# MacSign Software question?



## BlankApparel (Dec 17, 2006)

I'm a Corel and PC user that made a move over to the Mac and in lieu of using Windows XP virtually (I do on my Mac), I want to use the Mac only.

So, I just bought a new Summa plotter and it came with MacSign software XP-X v. 7.2. This really is a very limited program that basically just allows you to drop in an AI/eps image/file and plot it. It does work for this (pretty terrible they make you pay big money for any features though) limited use only.

Can anyone tell me if it is possible to:

1. Increase the weed border (it cuts the border right on the image which makes weeding much more work for sticky vinyls)
2. Mirror image directly in MacSign?

Thanks.


----------



## tdeals (Dec 13, 2006)

Greetings and Salutations from another Summa (D-75R) and Mac fanatic/user! Congrats on your choice of a cutter. 

Now with that said, I don't like MacSign Cut either as it is crippled. Thus far, I have not been able to adjust the weed border.

However, the icon that looks like the two "D"s facing each other in the MacSign Cut toolbar allows you to reflect. Whenever I have used MacSign Cut, I imported my image in already reflected.

May I suggest another piece of software? 
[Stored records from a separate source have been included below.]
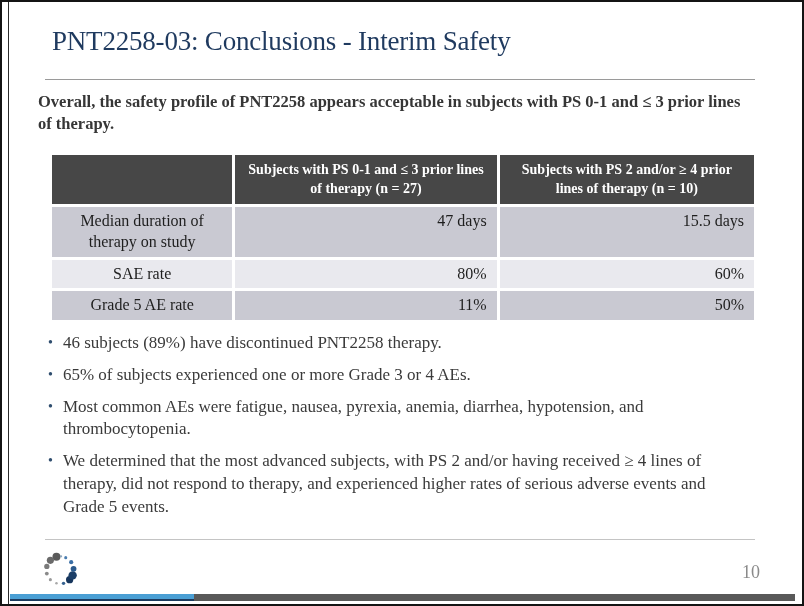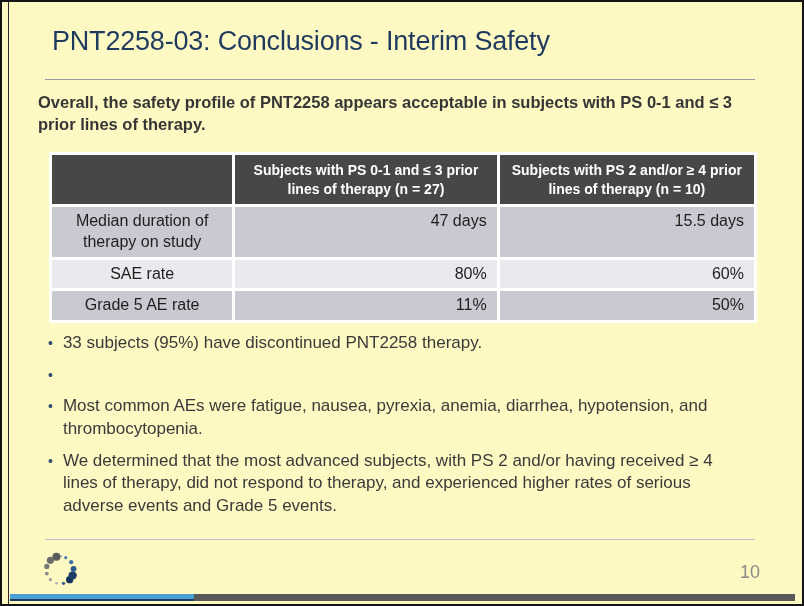--- a/index.html
+++ b/index.html
@@ -1,20 +1,20 @@
 <!DOCTYPE html>
 <html><head>
 <meta charset="utf-8">
 <style>
   * { margin:0; padding:0; box-sizing:border-box; }
   html,body { background:#e8e8e8; }
   .page {
     position:relative; width:804px; height:606px;
-    background:#fef9c3; border:2px solid #141414;
-    font-family:Liberation Sans, sans-serif;
+    background:#ffffff; border:2px solid #141414;
+    font-family:Liberation Serif, serif;
     overflow:hidden;
   }
   .inner-left-line { position:absolute; left:6px; top:0; bottom:0; width:1px; background:#2a2a2a; }
 
   .slide-title {
     position:absolute; left:50px; top:24px;
     font-size:27px; font-weight:400; color:#1f3a5f; letter-spacing:-0.2px;
   }
   .title-rule { position:absolute; left:43px; top:77px; width:710px; height:1px; background:#9a9a9a; }
 
@@ -105,24 +105,25 @@
           <td class="cell-val">11%</td>
           <td class="cell-val">50%</td>
         </tr>
       </tbody>
     </table>
   </div>
 
   <ul class="bullets">
     <li class="bullet-item">
       <span class="bullet-dot">•</span>
-      <span class="bullet-text">33 subjects (95%) have discontinued PNT2258 therapy.</span>
+      <span class="bullet-text">46 subjects (89%) have discontinued PNT2258 therapy.</span>
     </li>
     <li class="bullet-item">
       <span class="bullet-dot">•</span>
+      <span class="bullet-text">65% of subjects experienced one or more Grade 3 or 4 AEs.</span>
     </li>
     <li class="bullet-item">
       <span class="bullet-dot">•</span>
       <span class="bullet-text">Most common AEs were fatigue, nausea, pyrexia, anemia, diarrhea, hypotension, and thrombocytopenia.</span>
     </li>
     <li class="bullet-item">
       <span class="bullet-dot">•</span>
       <span class="bullet-text">We determined that the most advanced subjects, with PS 2 and/or having received ≥ 4  lines of therapy, did not respond to therapy, and experienced higher rates of serious adverse events and Grade 5 events.</span>
     </li>
   </ul>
SignCut-X2 for the Mac OS. Download the demo and I'm sure you would desire to purchase it for power, feature set, affordable purchase options and Summa cutter compatibility. It works with Corel, Illustrator and Inkscape.

And hey, I love my Mac.


----------



## BlankApparel (Dec 17, 2006)

AdriaticBlue,

Wonderful. That app. looks much more industry friendly. I also read the scoop about Inkscape on their site and it sounds fantastic. I'll be on it today.

I love my Macs too! Ever since I made the switch to the Mac two years ago, it's been fantastic. Never had to reformat and I can honestly say, I have never crashed. I still get the PC folk bagging it but hey, I run Windows... it's in the background and restarts in about 10-15 secs.

Thanks for the info.


----------



## Ujudgnme2 (Mar 28, 2006)

I would love to know the benefits of a MAC computer vs PC for tshirt printing...in particular heat press.


----------